Statement by Sir Ronald Sanders, Ambassador of Antigua and Barbuda

At Panel 2: Poverty, Public Debt, and Climate Change

of the high-level event “An Agenda for Equality: Regional Consultation on Public Policies Against Poverty and Inequality,” September 26, 2025

Organised by the Special Rapporteur on Economic, Social and Cultural and Environmental Rights (REDESCA)

of the Inter-American Commission on Human Rights

 

“An Agenda for Equality—Equity for Small States”

I speak as the representative of a small Caribbean state that suffers from the impact of Climate Change and an inequitable international financial system.

The debt reality: disasters drive borrowing

In our region, public debt is driven by climate shocks we did not cause.

The major historical and current emitters—who are also the key shareholders of the financial system —have not yet aligned that system with climate reality, rendering rebuilding finance scarce and costly

We are forced to borrow on oppressive terms, including high interest rates and short repayment periods.

Dataset extract

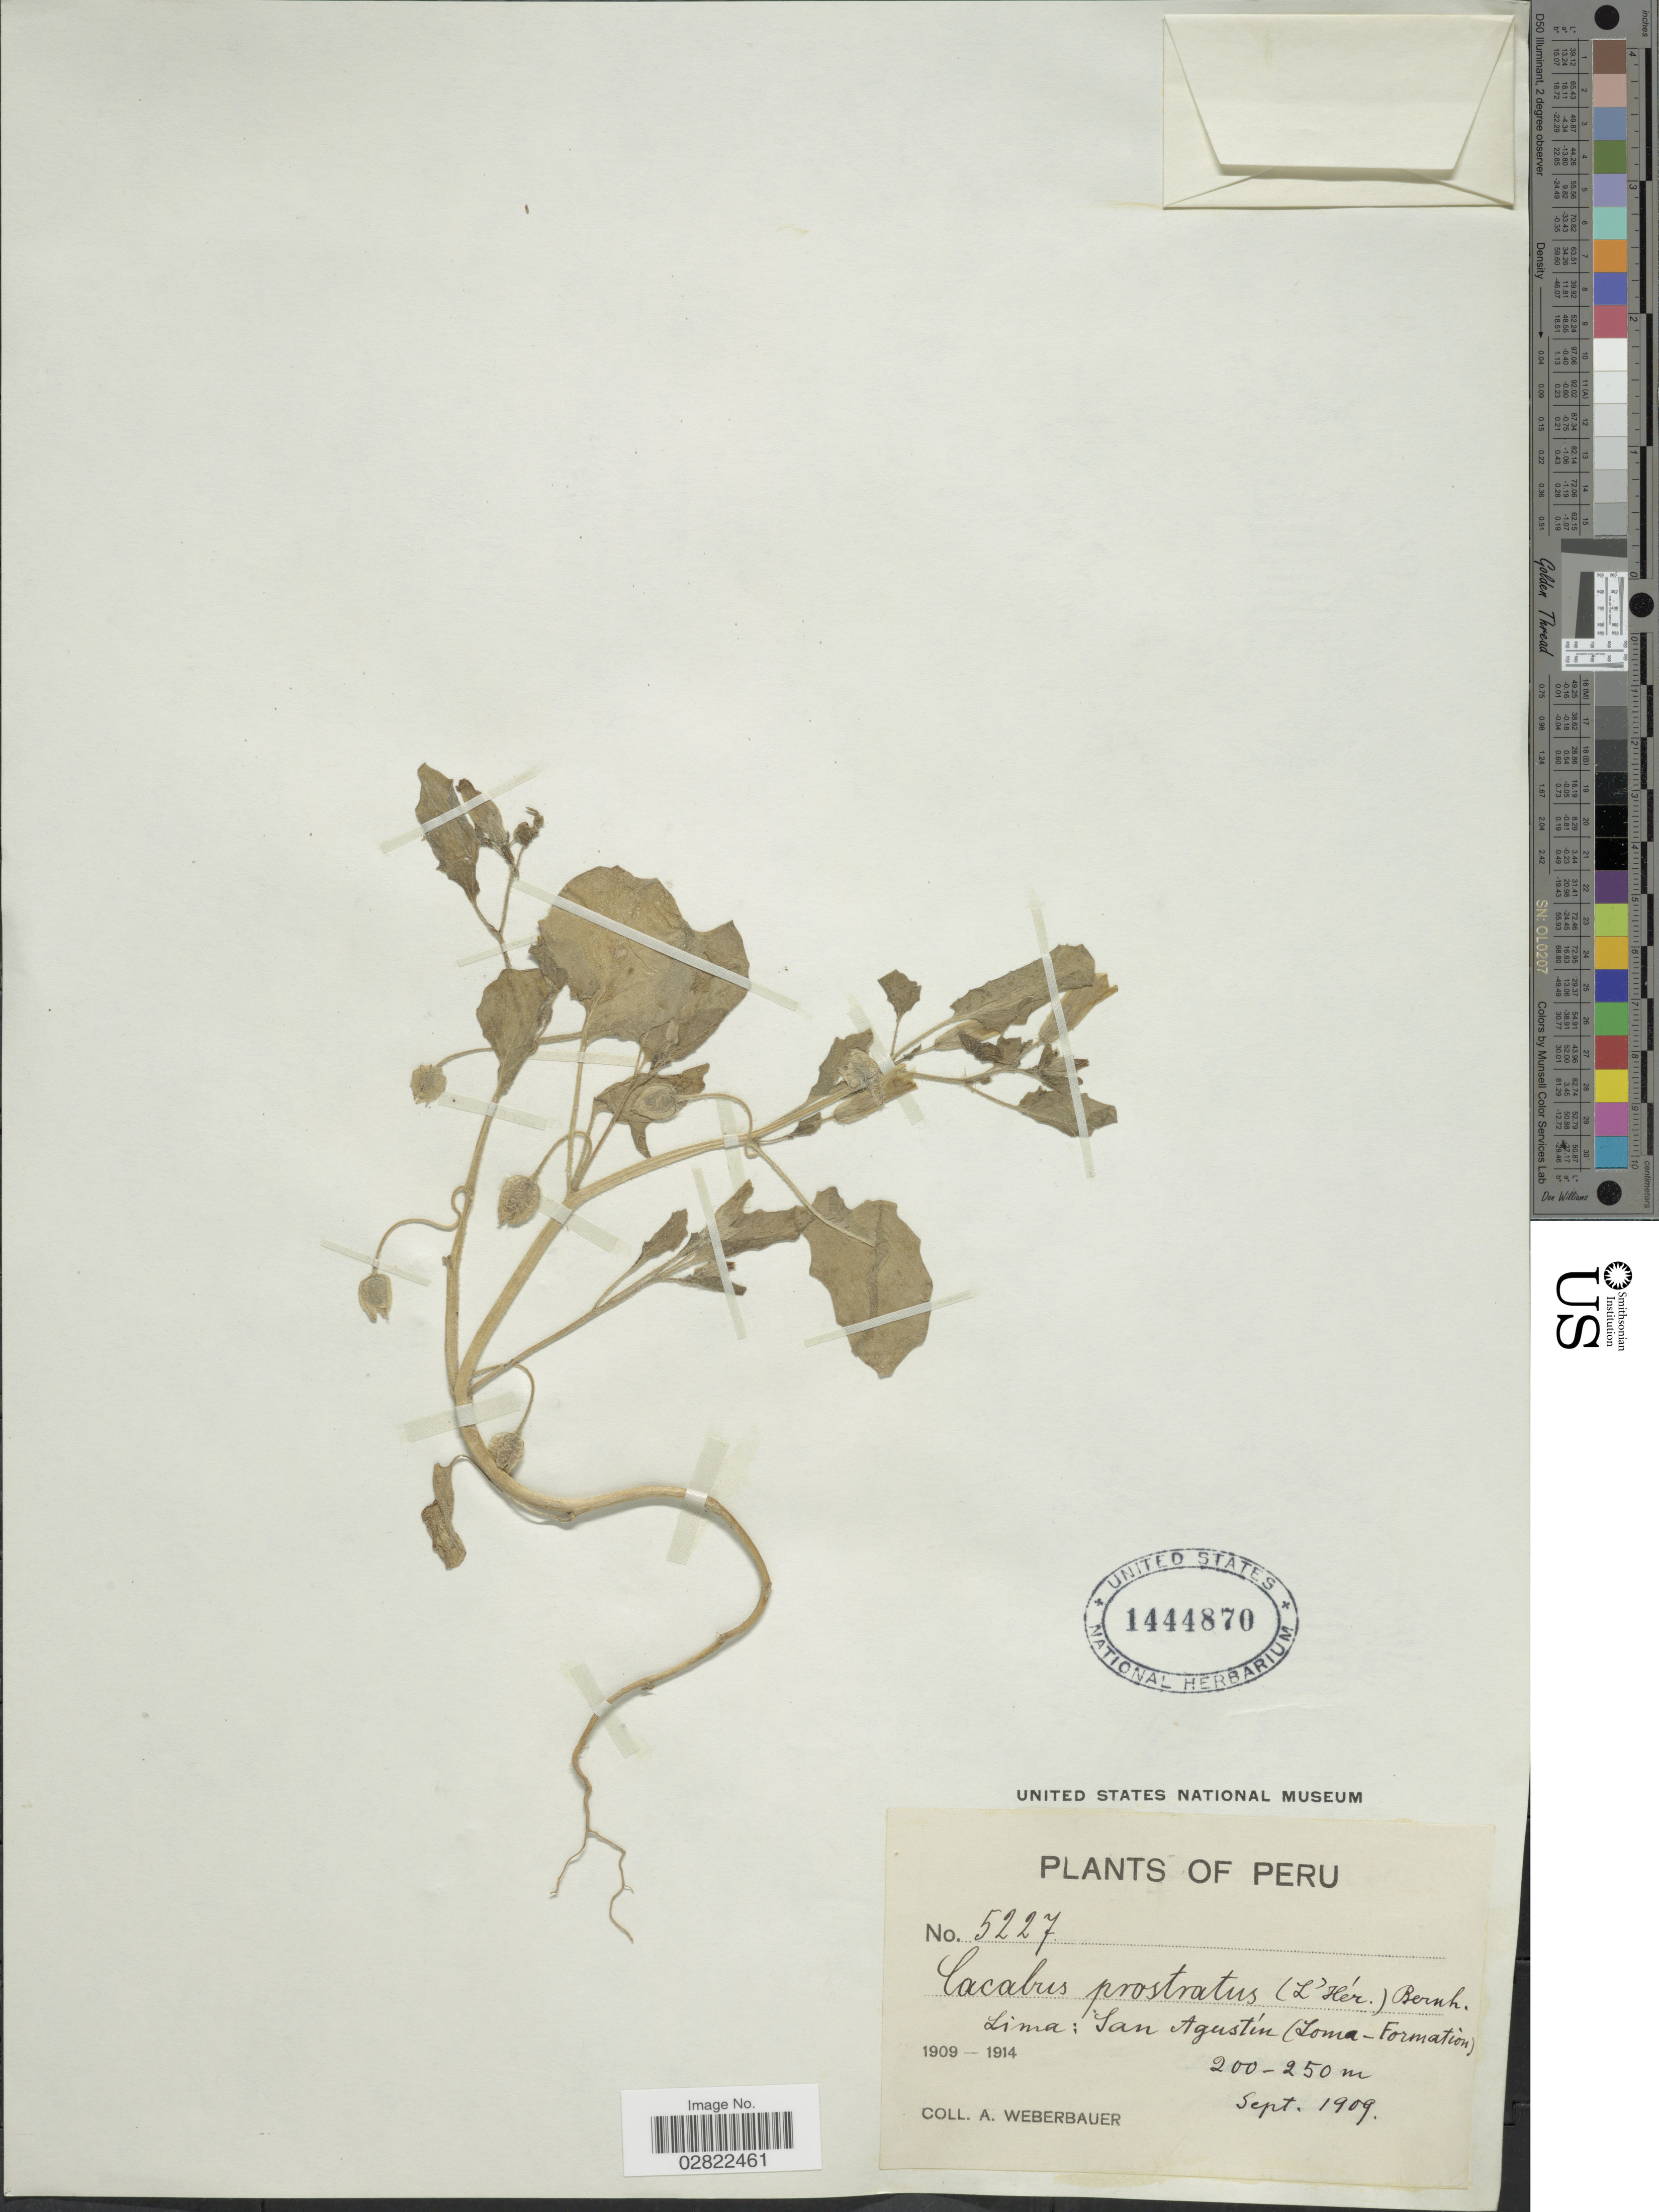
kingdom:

What is asked
1) From the Sanders statement, output the passage that begins at the words "of the high-level" and stops after "international financial system.".
2) According to the Sanders statement, what drives public debt in the speaker's region?
3) Write the next part of the Sanders statement, starting right after its final sentence.

Task-by-task results
1)
of the high-level event “An Agenda for Equality: Regional Consultation on Public Policies Against Poverty and Inequality,” September 26, 2025

Organised by the Special Rapporteur on Economic, Social and Cultural and Environmental Rights (REDESCA)

of the Inter-American Commission on Human Rights

 

“An Agenda for Equality—Equity for Small States”

I speak as the representative of a small Caribbean state that suffers from the impact of Climate Change and an inequitable international financial system.

2) Climate shocks the region did not cause.

3)
When a Category-5 storm wipes out homes, roads, and power, governments must borrow to rebuild - again and again.

In 2017, Category-5 Irma destroyed 95% of Barbuda’s buildings, forcing a two-year evacuation of all inhabitants to Antigua. and a recovery bill of approximately US$200 million.

Less than two weeks later, Maria hit Dominica, causing damage and losses reaching 226% of the country’s GDP.

That is the scale of blows we absorb.

In the smallest Eastern Caribbean economies, public debt is about 71% of GDP (2024) — above the region’s 60% debt target.

Insurance is also becoming unaffordable.

The IMF reports that property-insurance costs in the Eastern Caribbean Currency Union have surged due to tighter reinsurance markets, worsening underinsurance for households and businesses.

The eligibility trap: per-capita income distorts reality

Some countries have graduated from concessional finance because of GNI per capita, a metric that hides inequality and vulnerability.

A few high earners - often expatriates - lift the income average; most citizens do not share that income.

The UN General Assembly has already recognised this flaw and, on 13 August 2024, adopted a Resolution to advance a Multidimensional Vulnerability Index (MVI), explicitly to complement GNI to provide access to funding.

But it is still to be implemented in the international financial system.

Ocean heating is eroding the blue economy

Meanwhile, the world is now experiencing coral bleaching simultaneously across all three major ocean basins (Atlantic, Indian, Pacific).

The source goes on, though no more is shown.